Just 13 miles south of downtown, Coyote Valley has remained mostly undeveloped because it is geographically separated from the city. Part of it lies within the city limits, part is within the city’s urban growth boundary, and another part is designated as permanent open space. This great expanse is now in the path of bulldozers, and planners expect the valley to become home to as many as 80,000 residents and 50,000 jobs.
City zoning calls for this growth to take place in the form of sprawl, according to the WRT/Solomon planners. In 2000, the city helped launch the suburbanization by approving 6.6 million square feet of low-density campus-style office and light-industrial development. “The plan provided neither the homes to accommodate the projected 20,000 new employees nor the public transit to transport them,” WRT/Solomon’s Daniel Solomon and Stephen Hammond write in a recent Urban Land article. The collapse of the high-tech industry put the plans on hold and gave citizens and the city time to consider a new vision.
An alternative plan
WRT/Solomon was hired by the Greenbelt Alliance, funded through the Packard Foundation, to come up with an alternative plan. That effort produced “Getting it Right, a Vision for Coyote Valley,” which won a national AIA Honor Award this year. “Getting it Right” represents something of a departure for the environmental movement because it goes beyond the usual opposition to development by offering instead a highly specific vision for growth. For new urbanists at WRT/Solomon, this assignment was a unique opportunity to do detailed planning on a grand scale.

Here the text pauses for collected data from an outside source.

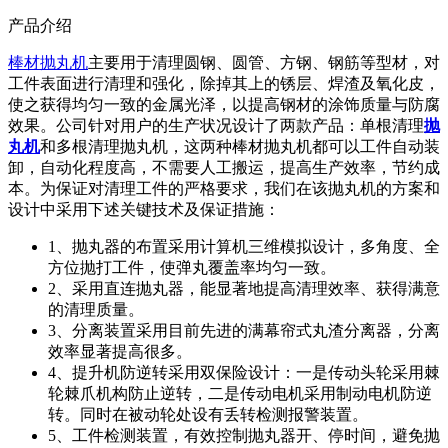
产品介绍
棒材抛丸机
主要用于清理圆钢、圆管、方钢、钢筋等型材，对
工件表面进行清理和强化，除掉其上的锈层、焊渣及氧化皮，
使之获得均匀一致的金属光泽，以提高钢材的涂饰质量与防腐
效果。公司针对用户的生产状况设计了两款产品：单根清理
抛
丸机
和多根清理抛丸机，这两种棒材抛丸机都可以工件自动装
卸，自动化程度高，不需要人工搬运，提高生产效率，节约成
本。为保证对清理工件的严格要求，我们在该抛丸机的方案和
设计中采用下述关键技术及保证措施：
1、抛丸器的布置采用计算机三维模拟设计，多角度、全
方位抛打工件，使弹丸覆盖率均匀一致。
2、采用直连抛丸器，能显著地提高清理效率、获得满意
的清理质量。
3、分离装置采用目前先进的满幕帘式丸渣分离器，分离
效率显著提高很多。
4、提升机防逆转采用双保险设计：一是传动头轮采用棘
轮棘爪机构防止逆转，二是传动电机采用制动电机防逆
转。同时在被动轮处设有丢转检测报警装置。
5、工件检测装置，有效控制抛丸器开、停时间，避免抛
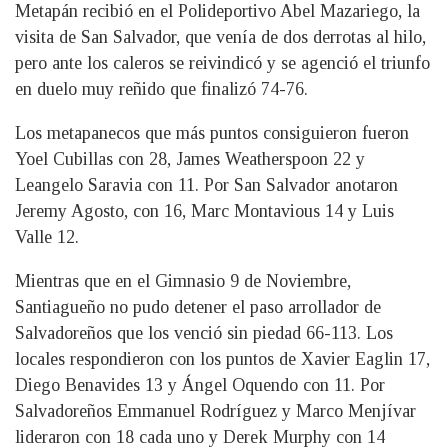
Metapán recibió en el Polideportivo Abel Mazariego, la
visita de San Salvador, que venía de dos derrotas al hilo,
pero ante los caleros se reivindicó y se agenció el triunfo
en duelo muy reñido que finalizó 74-76.
Los metapanecos que más puntos consiguieron fueron
Yoel Cubillas con 28, James Weatherspoon 22 y
Leangelo Saravia con 11. Por San Salvador anotaron
Jeremy Agosto, con 16, Marc Montavious 14 y Luis
Valle 12.
Mientras que en el Gimnasio 9 de Noviembre,
Santiagueño no pudo detener el paso arrollador de
Salvadoreños que los venció sin piedad 66-113. Los
locales respondieron con los puntos de Xavier Eaglin 17,
Diego Benavides 13 y Ángel Oquendo con 11. Por
Salvadoreños Emmanuel Rodríguez y Marco Menjívar
lideraron con 18 cada uno y Derek Murphy con 14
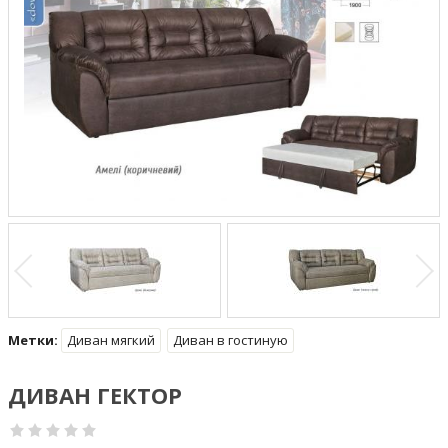
Метки:
Диван мягкий
Диван в гостиную
ДИВАН ГЕКТОР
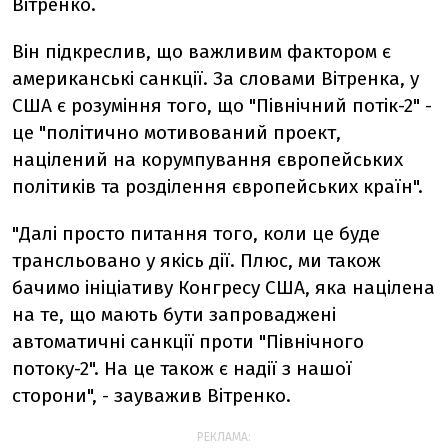
Вітренко.
Він підкреслив, що важливим фактором є
американські санкції. За словами Вітренка, у
США є розуміння того, що "Північний потік-2" -
це "політично мотивований проект,
націлений на корумпування європейських
політиків та розділення європейських країн".
"Далі просто питання того, коли це буде
трансльовано у якісь дії. Плюс, ми також
бачимо ініціативу Конгресу США, яка націлена
на те, що мають бути запроваджені
автоматичні санкції проти "Північного
потоку-2". На це також є надії з нашої
сторони", - зауважив Вітренко.
РЕКЛАМА:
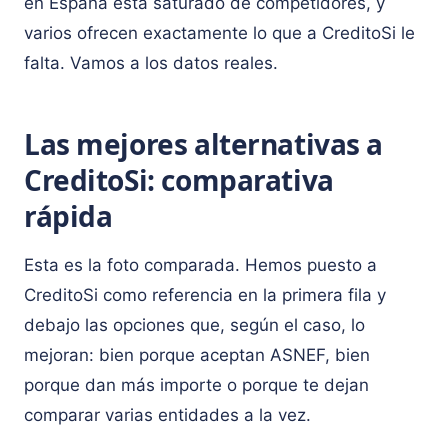
en España está saturado de competidores, y
varios ofrecen exactamente lo que a CreditoSi le
falta. Vamos a los datos reales.
Las mejores alternativas a
CreditoSi: comparativa
rápida
Esta es la foto comparada. Hemos puesto a
CreditoSi como referencia en la primera fila y
debajo las opciones que, según el caso, lo
mejoran: bien porque aceptan ASNEF, bien
porque dan más importe o porque te dejan
comparar varias entidades a la vez.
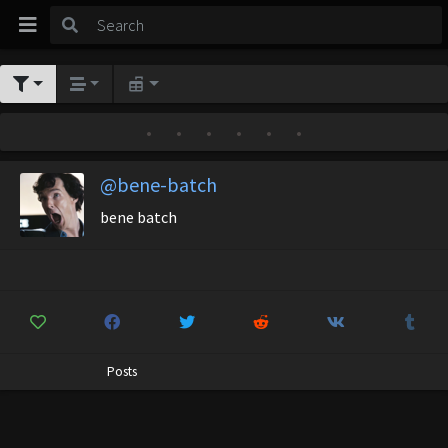
•
•
•
•
•
•
@bene-batch
bene batch
Posts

The planners set aside a third of the valley to remain in agricultural use and another third to be preserved as natural areas and parks. That left approximately 2,300 acres to be intensely developed to meet the city’s jobs and housing goals. The plan calls for a downtown core with high-rise buildings, and also calls for six neighborhood centers, employment districts, parks, schools, civic buildings, residential areas, and riparian corridors. The integrated street network devises 500-foot by 750-foot superblocks that can be further subdivided into smaller, more pedestrian-scale blocks (in some areas, such as school sites and employment districts, the larger blocks would be kept intact). Street types are carefully designed and designated to ensure that if the plan is followed, pedestrians and bicyclists will be on equal footing with automobiles. Additionally, “All uses incorporated in the plan are configured as street-defining perimeter blocks,” according to Solomon and Hammond.
The immense scale of the plan offers advantages and disadvantages. On the plus side, the planners were able to preserve natural features like riparian corridors throughout the valley. On the negative side, planning for realistic staging of development is difficult at this scale. One puzzling issue is how to create high-density downtown when the market cannot support it initially. “The plan addresses this … conundrum by providing interim lower density zoning on key sites in the centers, and then ‘sunsetting’ the zoning in favor of mandatory higher densities as the market and development patterns are established,” Solomon and Hammond write.
The WRT/Solomon plan has no backing from a developer and likely will never be built in its current form, but it has had a significant impact on public policy. The city hired a planning team, headed by the Dahlin Group and including landscape architect Ken Kay, to create a new plan for Coyote Valley. Form-based code expert Paul Crawford is also expected to participate. New Urbanism is apparently providing the framework for that plan. Even if a great plan is ultimately encoded into law, there are significant challenges ahead, not the least of which is getting the cooperation of 177 landowners in the development area. “If Coyote succeeds at the scale at which it is envisioned, it will become a national model — and a breakthrough in the Bay Area,” writes Barbara Marshman, associate editor at the San Jose Mercury News.